4. It casts the soul into the mould, as it were, of those things that are not seen,” 2 Cor. iii. 18. “But all we with open face beholding as in a glass the glory of the Lord, are changed into the same image from glory to glory, even as by the Spirit of the Lord.”

5. It improves occasions for taking us off from things that are seen. When experience had taught the church,” that salvation was in vain expected from hills and the multitude of mountains,” Jer. iii. 23. Faith fails not to take that occasion to draw the soul’s eye off them towards the Lord, in whom is the salvation of Israel, as we see in the close of that verse.

6. And lastly, it influences the whole conversation heaven-ward. The Christian lives, walks and converseth by faith, and this carries his conversation heaven-ward, Philip, iii. 20. “Our conversation is in heaven, from whence we look for the saviour the Lord Jesus Christ.”

For Use. I shall conclude this whole subject in two or three short inferences, from the whole of what has been discoursed. And,

1. We may conclude, That undoubtedly the greater part of those, who are called Christians, are strangers unto this faith, which relieves the people of God under troubles: since it is plain beyond contradiction, that they look in all the ways mentioned unto those things which are seen and temporal. And this is plainly inconsistent with this exercise of faith.

2. We may draw this conclusion, that the world is greatly mistaken, when they think that any alteration in seen things will sink with discouragement, or mar the comfort of the Lord’s people. Their comfort we see depends upon things unseen; and if all be right with them, with respect to these, go the world and all seen things in it as they will, their joy shall run high? Though the fig-tree do not blossom, they can rejoice in the Lord.” Their comfort, their joy, their relief is neither in kings nor armies, nor any such outward things; and therefore come of these what will, wicked men are fools to conclude, that the people of God are broken, when any of these things go wrong. Their hope, their strength, their joy, all depends upon invisibles.

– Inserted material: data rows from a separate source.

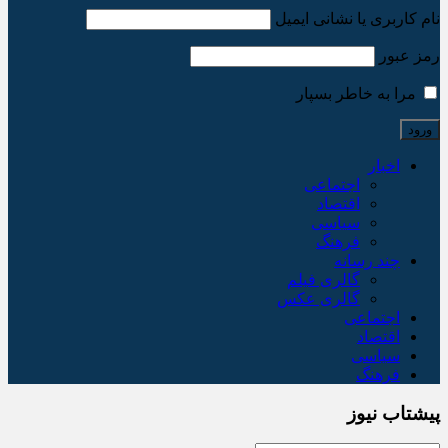
نام کاربری یا نشانی ایمیل
رمز عبور
مرا به خاطر بسپار
اخبار
اجتماعی
اقتصاد
سیاسی
فرهنگ
چند رسانه
گالری فیلم
گالری عکس
اجتماعی
اقتصاد
سیاسی
فرهنگ
پیشتاب نیوز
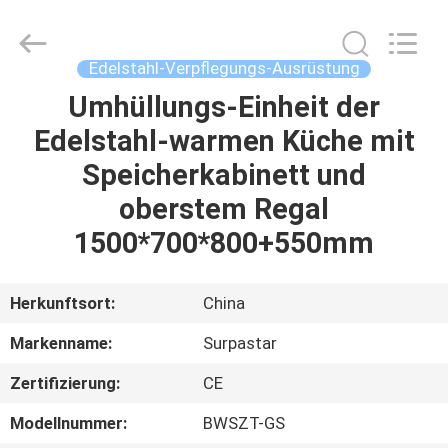
IMO
Catering
equipments
limited.
All
Edelstahl-Verpflegungs-Ausrüstung
Rights
Reserved.
Umhüllungs-Einheit der
HAUS
Edelstahl-warmen Küche mit
PRODUKTE
Speicherkabinett und
oberstem Regal
VIDEOS
1500*700*800+550mm
ÜBER
Herkunftsort:
China
UNS
Markenname:
Surpastar
Zertifizierung:
CE
FABRIK-
AUSFLUG
Modellnummer:
BWSZT-GS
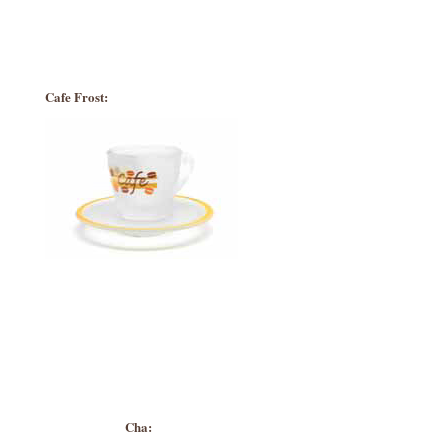
Cafe Frost:
Cha:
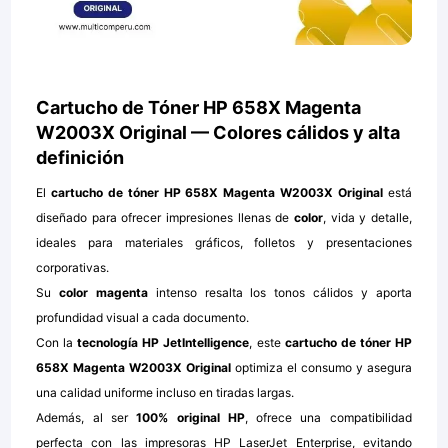
Cartucho de Tóner HP 658X Magenta
W2003X Original — Colores cálidos y alta
definición
El
cartucho de tóner HP 658X Magenta W2003X Original
está
diseñado para ofrecer impresiones llenas de
color
, vida y detalle,
ideales para materiales gráficos, folletos y presentaciones
corporativas.
Su
color magenta
intenso resalta los tonos cálidos y aporta
profundidad visual a cada documento.
Con la
tecnología HP JetIntelligence
, este
cartucho de tóner HP
658X Magenta W2003X Original
optimiza el consumo y asegura
una calidad uniforme incluso en tiradas largas.
Además, al ser
100% original HP
, ofrece una compatibilidad
perfecta con las impresoras HP LaserJet Enterprise, evitando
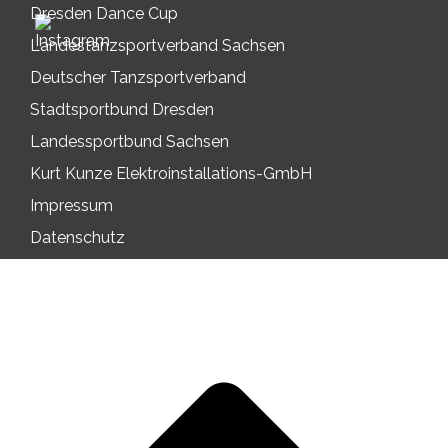
Dresden Dance Cup
Landestanzsportverband Sachsen
Deutscher Tanzsportverband
Stadtsportbund Dresden
Landessportbund Sachsen
Kurt Kunze Elektroinstallations-GmbH
Impressum
Datenschutz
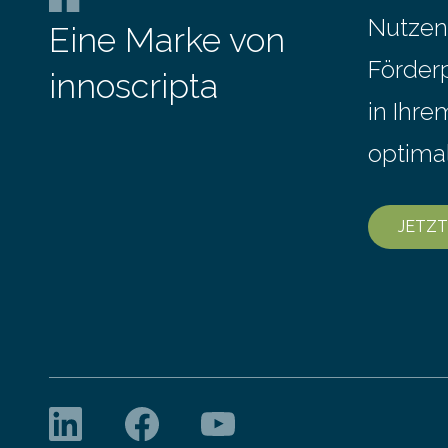
deutschen Autobahnen sind…
positive B
Nutzen
Eine Marke von
Vertreter*i
Förder
stellten si
innoscripta
in Ihr
optima
JETZT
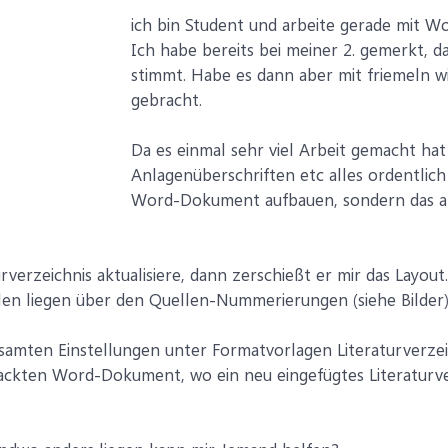
ich bin Student und arbeite gerade mit W
Ich habe bereits bei meiner 2. gemerkt, d
stimmt. Habe es dann aber mit friemeln wi
gebracht.
Da es einmal sehr viel Arbeit gemacht hat
Anlagenüberschriften etc alles ordentlich
Word-Dokument aufbauen, sondern das al
verzeichnis aktualisiere, dann zerschießt er mir das Layout.
len liegen über den Quellen-Nummerierungen (siehe Bilder
esamten Einstellungen unter Formatvorlagen Literaturverzei
nackten Word-Dokument, wo ein neu eingefügtes Literaturver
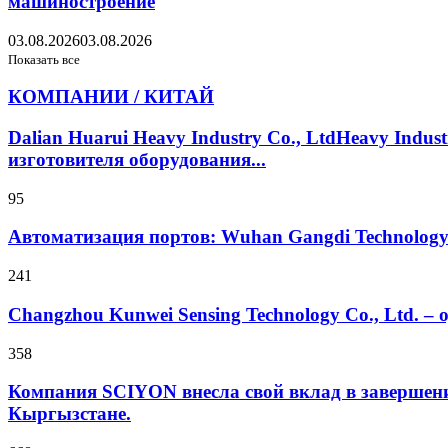
машиностроение
03.08.2026
03.08.2026
Показать все
КОМПАНИИ / КИТАЙ
Dalian Huarui Heavy Industry Co., LtdHeavy Ind
изготовителя оборудования...
95
Автоматизация портов: Wuhan Gangdi Technolog
241
Changzhou Kunwei Sensing Technology Co., Ltd. 
358
Компания SCIYON внесла свой вклад в завершение
Кыргызстане.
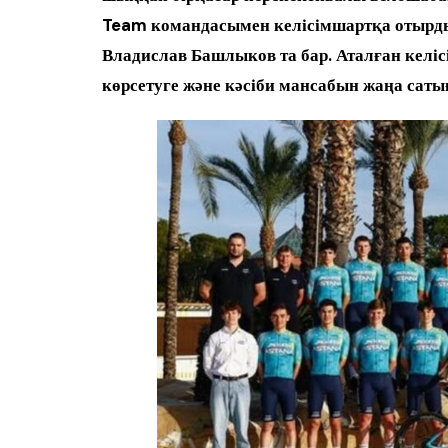
Team командасымен келісімшартқа отырд
Владислав Башлыков та бар. Аталған келі
көрсетуге және кәсіби мансабын жаңа сатығ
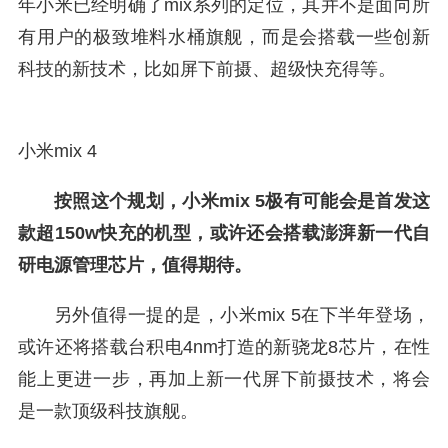
年小米已经明确了mix系列的定位，其并不是面向所
有用户的极致堆料水桶旗舰，而是会搭载一些创新
科技的新技术，比如屏下前摄、超级快充得等。
小米mix 4
按照这个规划，小米mix 5极有可能会是首发这
款超150w快充的机型，或许还会搭载澎湃新一代自
研电源管理芯片，值得期待。
另外值得一提的是，小米mix 5在下半年登场，
或许还将搭载台积电4nm打造的新骁龙8芯片，在性
能上更进一步，再加上新一代屏下前摄技术，将会
是一款顶级科技旗舰。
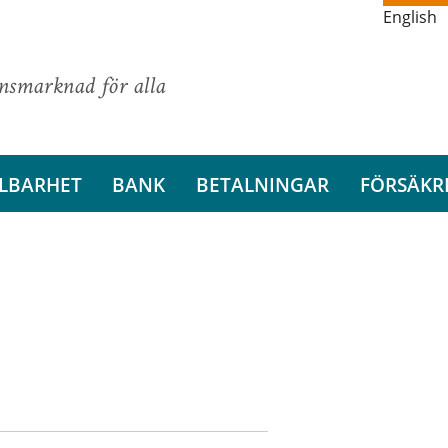
English
ansmarknad för alla
LBARHET
BANK
BETALNINGAR
FÖRSÄKR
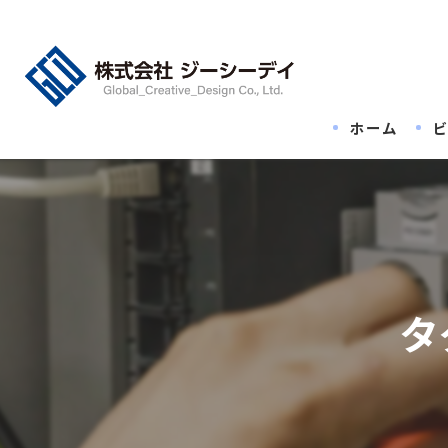
ホーム
タ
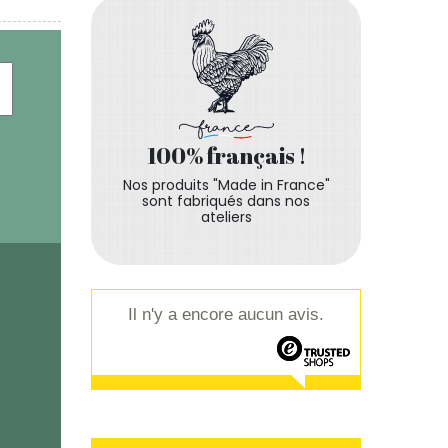
100% français !
Nos produits "Made in France"
sont fabriqués dans nos
ateliers
Il n'y a encore aucun avis.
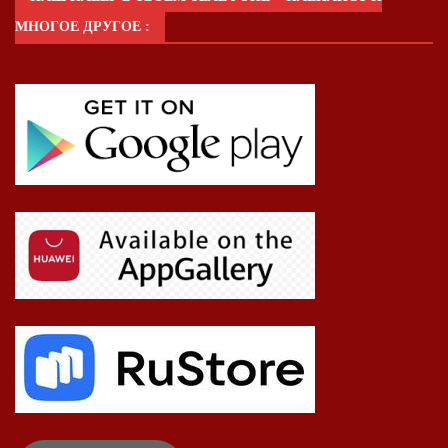
МНОГОЕ ДРУГОЕ :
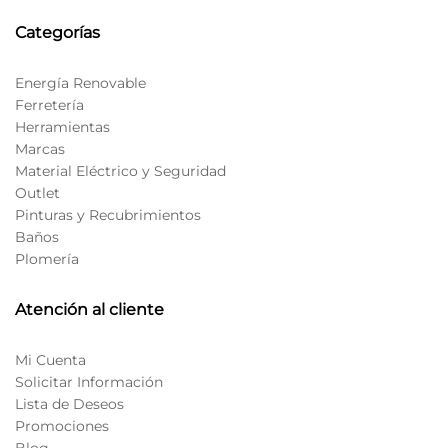
Categorías
Energía Renovable
Ferretería
Herramientas
Marcas
Material Eléctrico y Seguridad
Outlet
Pinturas y Recubrimientos
Baños
Plomería
Atención al cliente
Mi Cuenta
Solicitar Información
Lista de Deseos
Promociones
Blog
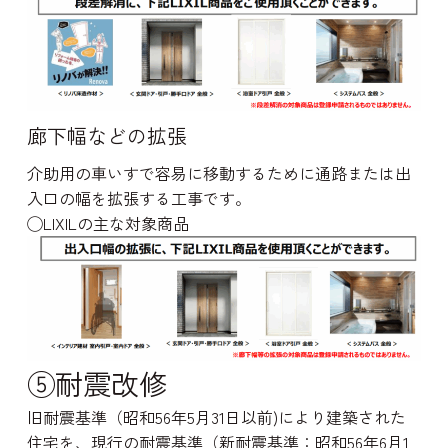
廊下幅などの拡張
介助用の車いすで容易に移動するために通路または出
入口の幅を拡張する工事です。
◯LIXILの主な対象商品
⑤耐震改修
旧耐震基準（昭和56年5月31日以前)により建築された
住宅を、現行の耐震基準（新耐震基準：昭和56年6月1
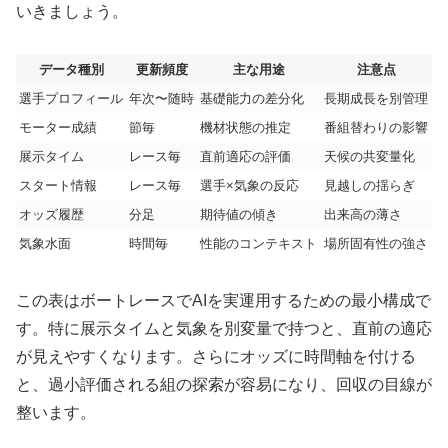
いきましょう。
データ種別
更新頻度
主な用途
注意点
選手プロフィール
年次〜随時
基礎能力の差分化
長期成長を別管理
モーター成績
節毎
機材状態の推定
番組替わりの影響
展示タイム
レース毎
直前適応の評価
天候の共変量化
スタート情報
レース毎
選手×気象の反応
見越しの揺らぎ
オッズ履歴
分足
期待値の傾き
出来高の薄さ
気象水面
時間毎
性能のコンテキスト
場所固有性の強さ
この表はボートレースでAIを実運用するための最小構成で
す。特に展示タイムと気象を別変量で持つと、直前の適応
が見えやすくなります。さらにオッズに時間軸を付ける
と、過小評価される組の探索が容易になり、回収の目線が
整います。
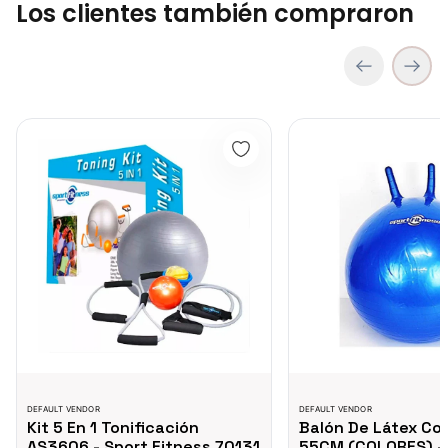
Los clientes también compraron
Cubo Para Yoga - Sport Fitness 71516
COP 41,500.00
Kit 5 En 1 Tonificación AS3606 - Sport Fitness 70131
Balón De Látex Con Aga
TRAMPOLIN TR6000 - 71155
COP 393,750.00
DEFAULT VENDOR
DEFAULT VENDOR
Kit 5 En 1 Tonificación
Balón De Látex Co
AS3606 - Sport Fitness 70131
55CM (COLORES) -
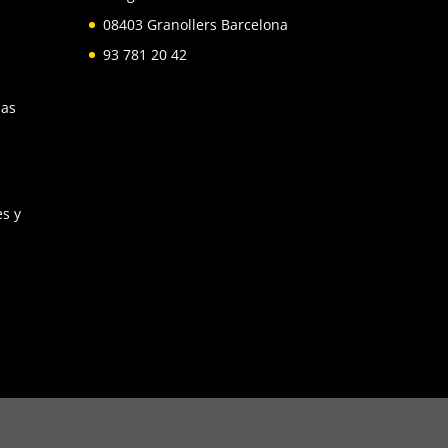
s
08403 Granollers Barcelona
93 781 20 42
las
s y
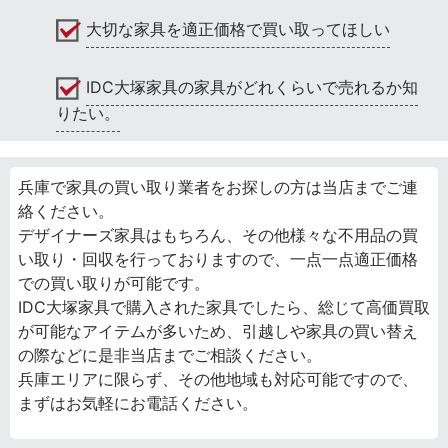
大切な家具を適正価格で買い取ってほしい
IDC大塚家具の家具がどれくらいで売れるか知
りたい。
兵庫で家具の買い取り業者をお探しの方は当店までご連
絡ください。
デザイナーズ家具はもちろん、その他様々な不用品の買
い取り・回収を行っておりますので、一点一点適正価格
での買い取りが可能です。
IDC大塚家具で購入された家具でしたら、総じて高価買取
が可能なアイテムが多いため、引越しや家具の買い替え
の際などに是非当店までご相談ください。
兵庫エリアに限らず、その他地域も対応可能ですので、
まずはお気軽にお電話ください。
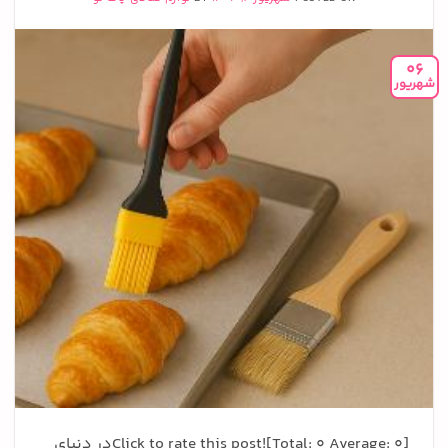
06
شهریور
Click to rate this post![Total: 0 Average: 0]در دنیای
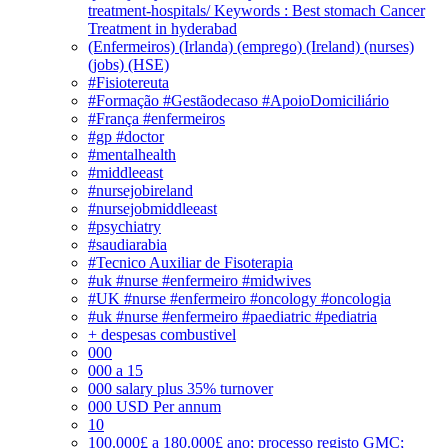
treatment-hospitals/ Keywords : Best stomach Cancer
Treatment in hyderabad
(Enfermeiros) (Irlanda) (emprego) (Ireland) (nurses)
(jobs) (HSE)
#Fisiotereuta
#Formação #Gestãodecaso #ApoioDomiciliário
#França #enfermeiros
#gp #doctor
#mentalhealth
#middleeast
#nursejobireland
#nursejobmiddleeast
#psychiatry
#saudiarabia
#Tecnico Auxiliar de Fisoterapia
#uk #nurse #enfermeiro #midwives
#UK #nurse #enfermeiro #oncology #oncologia
#uk #nurse #enfermeiro #paediatric #pediatria
+ despesas combustivel
000
000 a 15
000 salary plus 35% turnover
000 USD Per annum
10
100.000£ a 180.000£ ano; processo registo GMC;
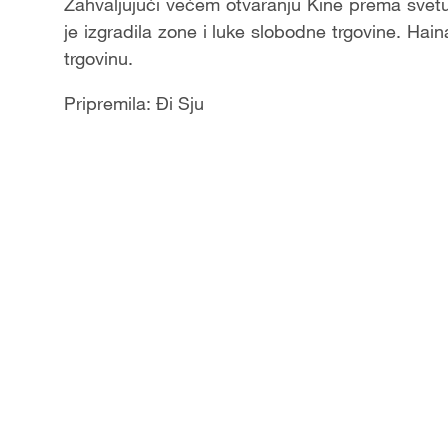
Video
Zahvaljujući većem otvaranju Kine prema svetu 
je izgradila zone i luke slobodne trgovine. Hain
trgovinu.
Pripremila: Đi Sju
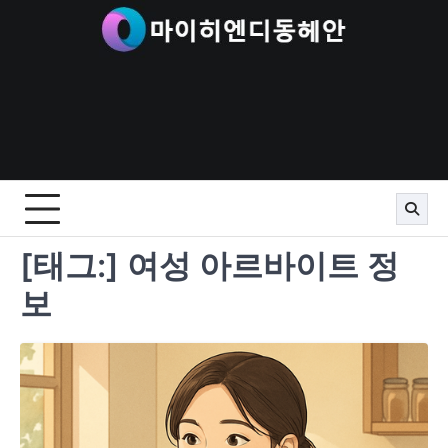
Skip
to
content
[태그:]
여성 아르바이트 정
보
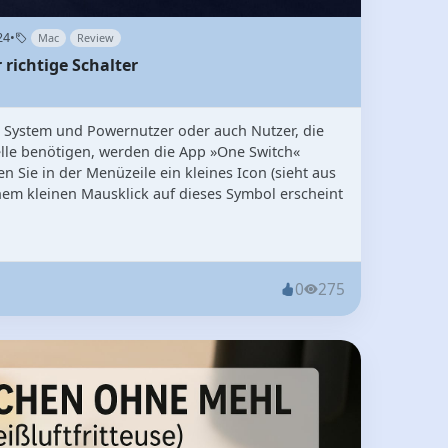
24
•
Mac
Review
richtige Schalter
 System und Powernutzer oder auch Nutzer, die
elle benötigen, werden die App »One Switch«
en Sie in der Menüzeile ein kleines Icon (sieht aus
nem kleinen Mausklick auf dieses Symbol erscheint
0
275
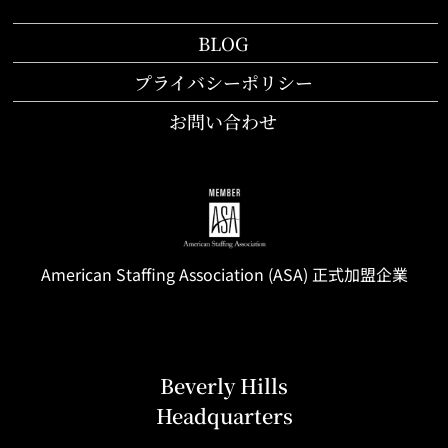
BLOG
プライバシーポリシー
お問い合わせ
American Staffing
Association
(ASA) 正式加盟企業
Beverly Hills
Headquarters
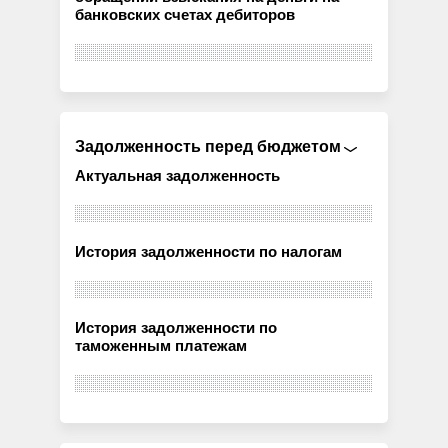
банковских счетах дебиторов
Задолженность перед бюджетом
Актуальная задолженность
История задолженности по налогам
История задолженности по
таможенным платежам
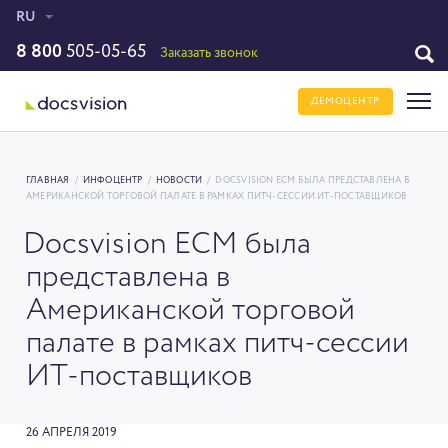
RU
8 800
505-05-65
Заказать звонок
ДЕМОЦЕНТР
ГЛАВНАЯ
/
ИНФОЦЕНТР
/
НОВОСТИ
/
DOCSVISION ECM БЫЛА ПРЕДСТАВЛЕНА В
АМЕРИКАНСКОЙ ТОРГОВОЙ ПАЛАТЕ В РАМКАХ ПИТЧ-СЕССИИ ИТ-ПОСТАВЩИКОВ
Docsvision ECM была
представлена в
Американской торговой
палате в рамках питч-сессии
ИТ-поставщиков
26 АПРЕЛЯ 2019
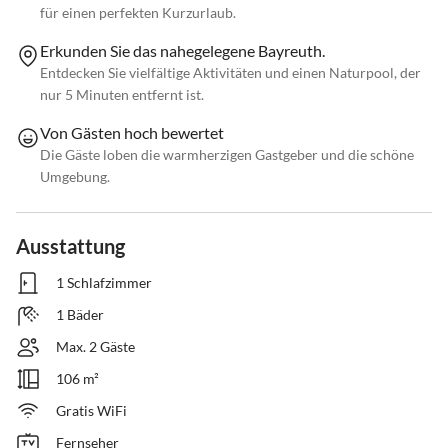
für einen perfekten Kurzurlaub.
Erkunden Sie das nahegelegene Bayreuth.
Entdecken Sie vielfältige Aktivitäten und einen Naturpool, der
nur 5 Minuten entfernt ist.
Von Gästen hoch bewertet
Die Gäste loben die warmherzigen Gastgeber und die schöne
Umgebung.
Ausstattung
1 Schlafzimmer
1 Bäder
Max. 2 Gäste
106 m²
Gratis WiFi
Fernseher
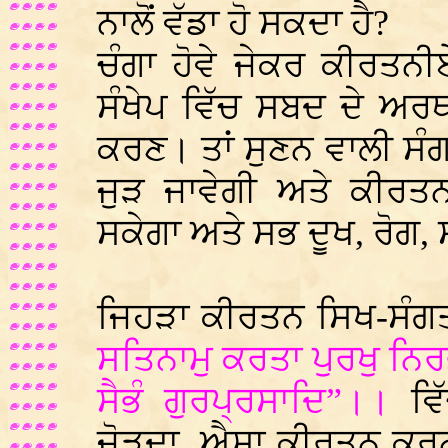
ਨਾਲੋਂ ਵੱਡਾ ਹੋ ਸਕਦਾ ਹੈ?
ਚੰਗਾ ਹੋਵੇ ਜੇਕਰ ਕੀਰਤਨ
ਸੰਖੇਪ ਵਿੱਚ ਸਬਦ ਦੇ ਅਰ
ਕਰਣ। ਤਾਂ ਸੁਣਨ ਵਾਲੀ ਸੰ
ਜੁੜ ਜਾਵੇਗੀ ਅਤੇ ਕੀਰ
ਸਕੇਗਾ ਅਤੇ ਸਭ ਦੂਖ, ਰੋਗ,
ਜਿਹੜਾ ਕੀਰਤਨ ਸਿਖ-ਸੰਗਤਾਂ
ਸਤਿਨਾਮੁ ਕਰਤਾ ਪੁਰਖੁ ਨਿ
ਸੈਭੰ ਗੁਰਪ੍ਰਸਾਦਿ”।।
ਵਿ
ਜੋੜਦਾ, ਐਸਾ ਕੀਰਤਨ ਕਰਨ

3. We may draw this inference from it, that the ungodly world cannot judge, when it is up or down with the people of God. For when they think it is worst with them, that is to say, when visible things go against them, then it is many times best with the people of God. And, on the other hand, when they think it is best with them, that is to say, when visible things favour them, then many times the people of God are in the most comfortless condition. Thus we see the Lord’s mercy to his own people, that while they are in a dejected condition, enemies are not allowed to insult, but are made to droop; and while enemies insult, they are in a case to bear it. Thus also the wise God befools enemies, and they are made to spend their days in vanity, rejoicing when they have no cause for it, and sorrowing when they have as little. But here I conclude the whole, having said more than was at first designed.